Tasks for this exercise:
A. In the Kafka email thread, swap "session.timeout.ms" for "heartbeat.interval.ms" and write out the passage that begins at the words "In KIP-62 a" and ends after "thing will happen.".
B. According to the Kafka email thread, which Kafka version contains the fix?

Passage given:
——

Hi Sachin,

In KIP-62 a background heartbeat thread was introduced to deal with the group 
protocol arrivals and departures. There is a setting called session.timeout.ms 
that specifies the timeout of that background thread. So if the thread has died 
that background thread will also die and the right thing will happen.

Eno

> On 24 Apr 2017, at 15:34, Sachin Mittal <sjmit...@gmail.com> wrote:
> 
> I had a question about this setting
> ConsumerConfig.MAX_POLL_INTERVAL_MS_CONFIG, Integer.toString(Integer.MAX_
> VALUE)
> 
> How would the broker know if a thread has died or say we simply stopped an
> instance and needs to be booted out of the group.
> 
> Thanks
> Sachin
> 
> 
> On Mon, Apr 24, 2017 at 5:55 PM, Eno Thereska <eno.there...@gmail.com>
> wrote:
> 
>> Hi Ian,
>> 
>> 
>> This is now fixed in 0.10.2.1. The default configuration need tweaking. If
>> you can't pick that up (it's currently being voted), make sure you have
>> these two parameters set as follows in your streams config:
>> 
>> final Properties props = new Properties();
>> ...
>> props.put(ProducerConfig.RETRIES_CONFIG, 10);  <---- increase to 10 from
>> default of 0
>> props.put(ConsumerConfig.MAX_POLL_INTERVAL_MS_CONFIG,
>> Integer.toString(Integer.MAX_VALUE)); <--------- increase to infinity
>> from default of 300 s
>> 
>> Thanks
>> Eno
>> 
>>> On 24 Apr 2017, at 10:38, Ian Duffy <i...@ianduffy.ie> wrote:
>>> 
>>> Hi All,
>>> 
>>> We're running multiple Kafka Stream applications using Kafka client
>>> 0.10.2.0 against a 6 node broker cluster running 0.10.1.1
>>> Additionally, we're running Kafka Connect 0.10.2.0 with the ElasticSearch
>>> connector by confluent [1]
>>> 
>>> On an ISR change occurring on the brokers, all of the streams
>> applications
>>> and the Kafka connect ES connector threw exceptions and never recovered.

——

Stored data:
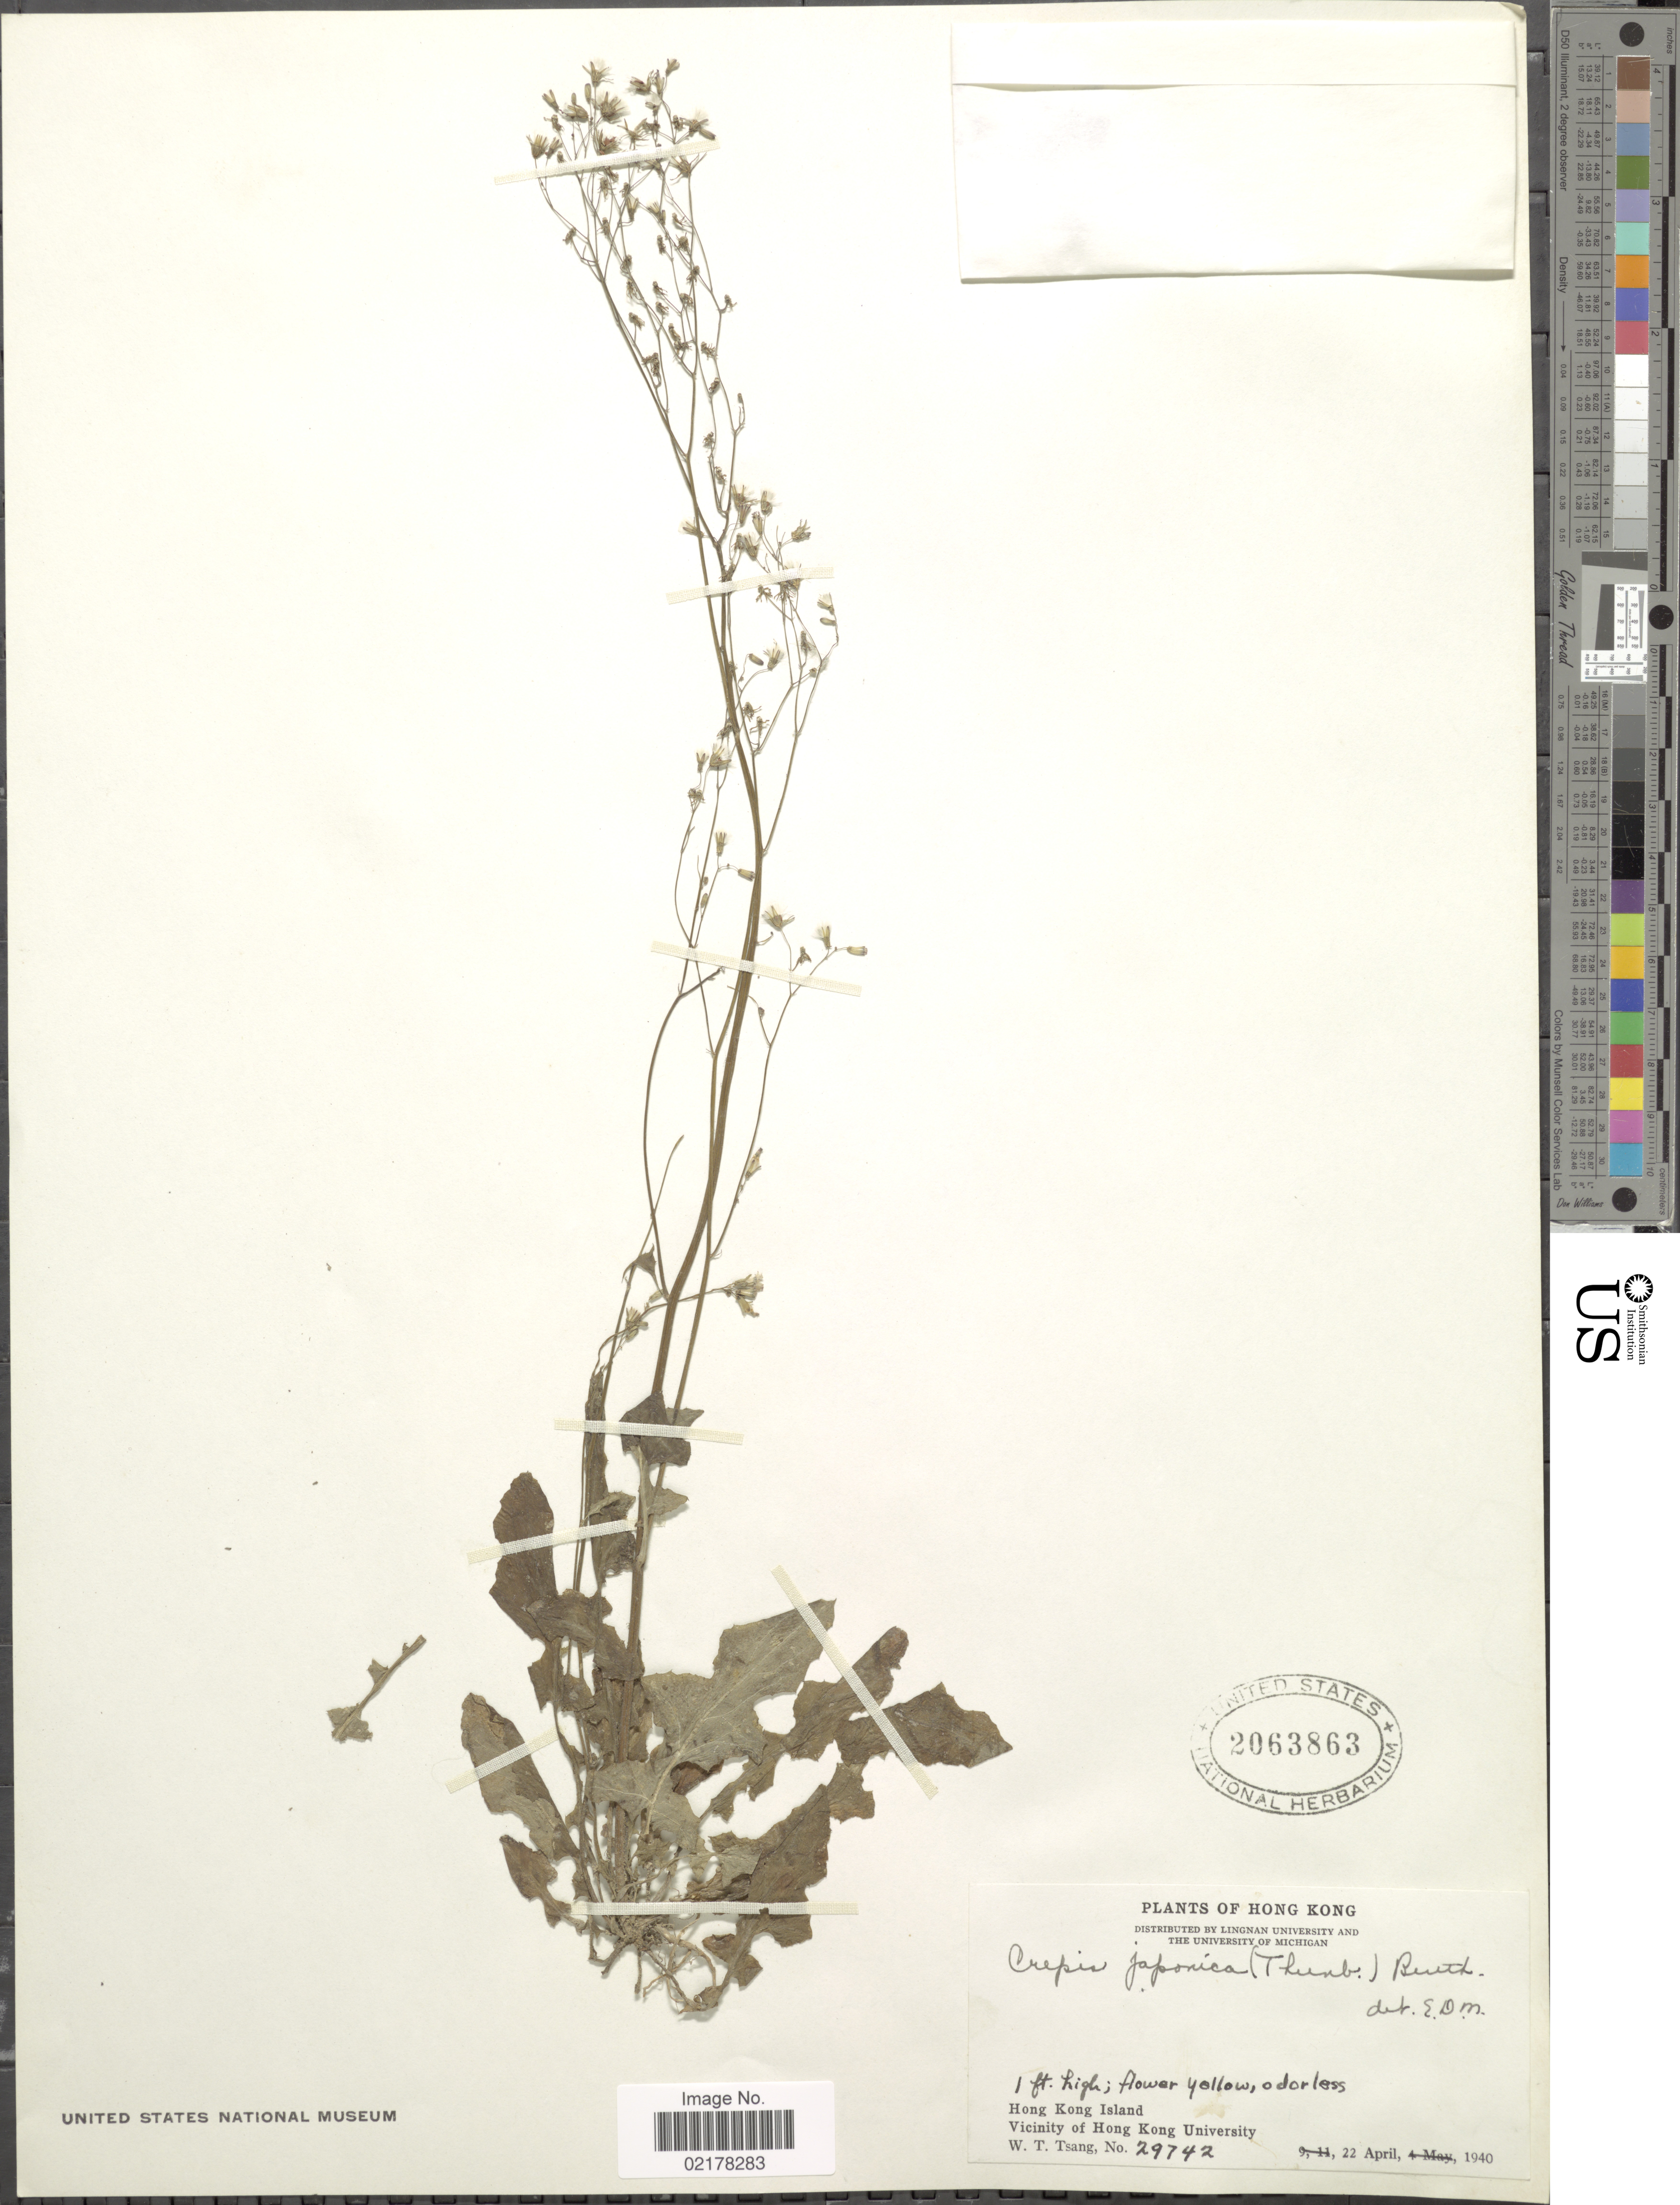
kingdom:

——

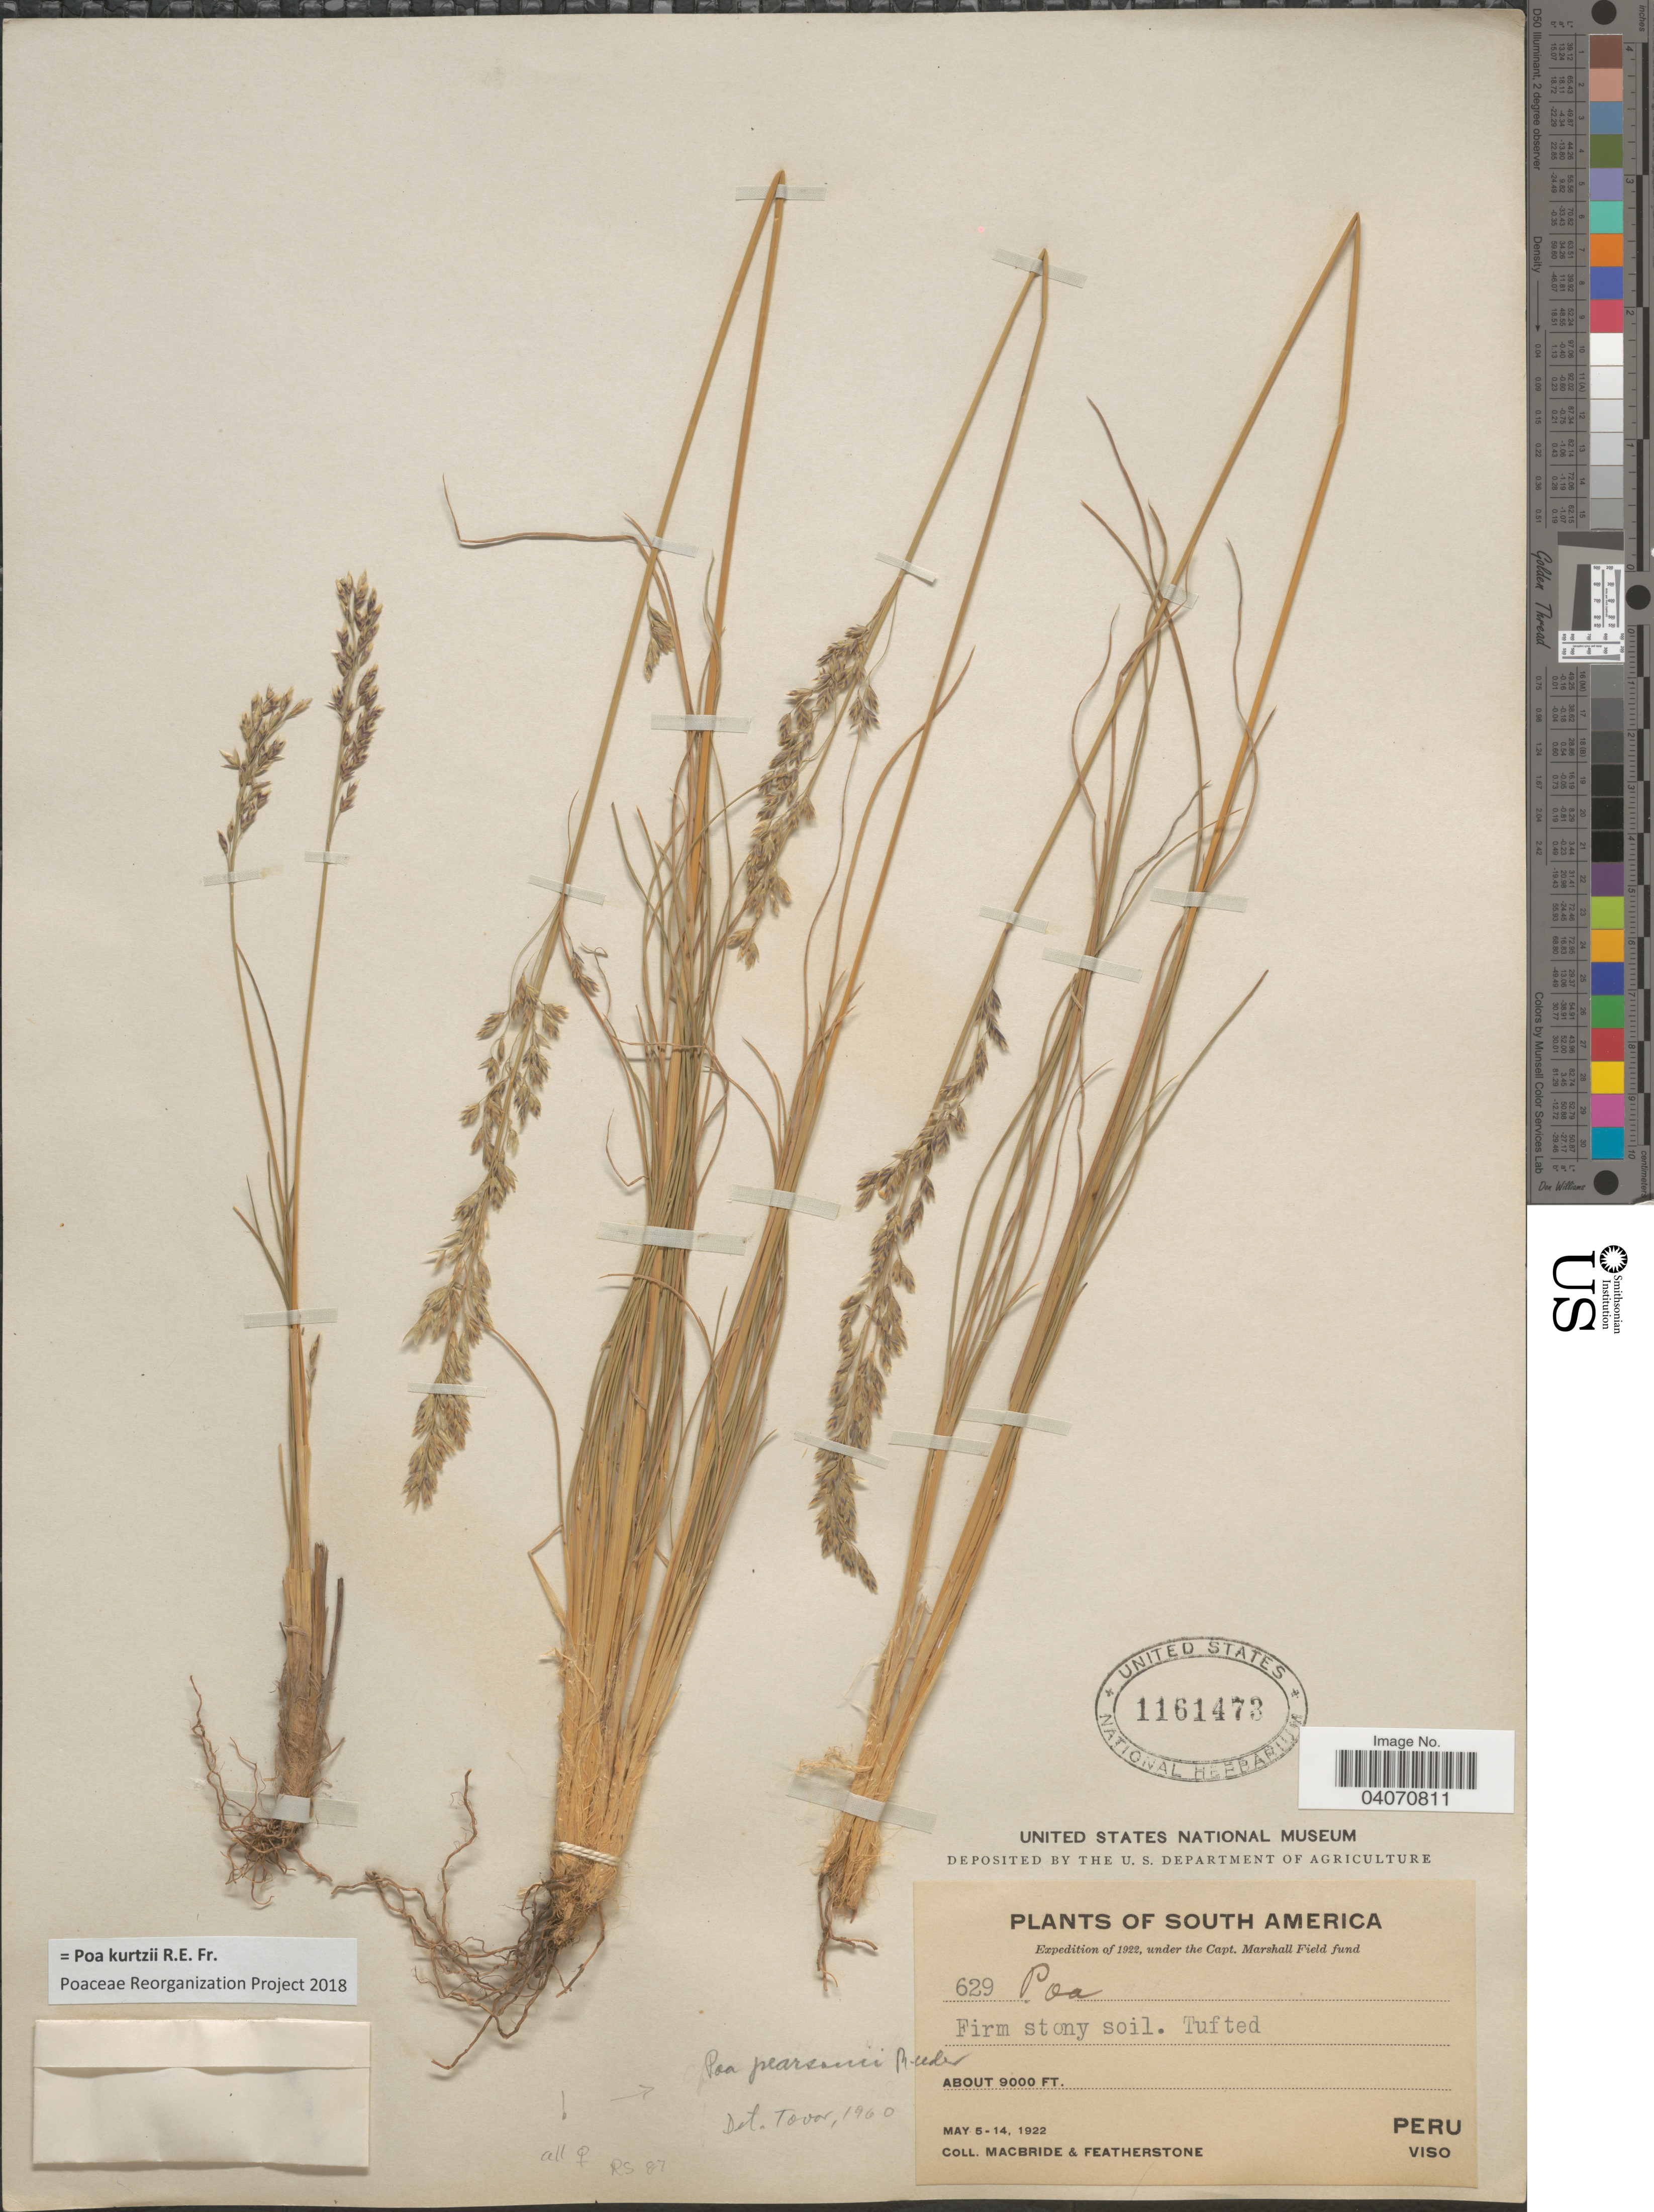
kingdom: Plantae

——

Solution list:
A.
In KIP-62 a background heartbeat thread was introduced to deal with the group 
protocol arrivals and departures. There is a setting called heartbeat.interval.ms 
that specifies the timeout of that background thread. So if the thread has died 
that background thread will also die and the right thing will happen.

B. Version 0.10.2.1.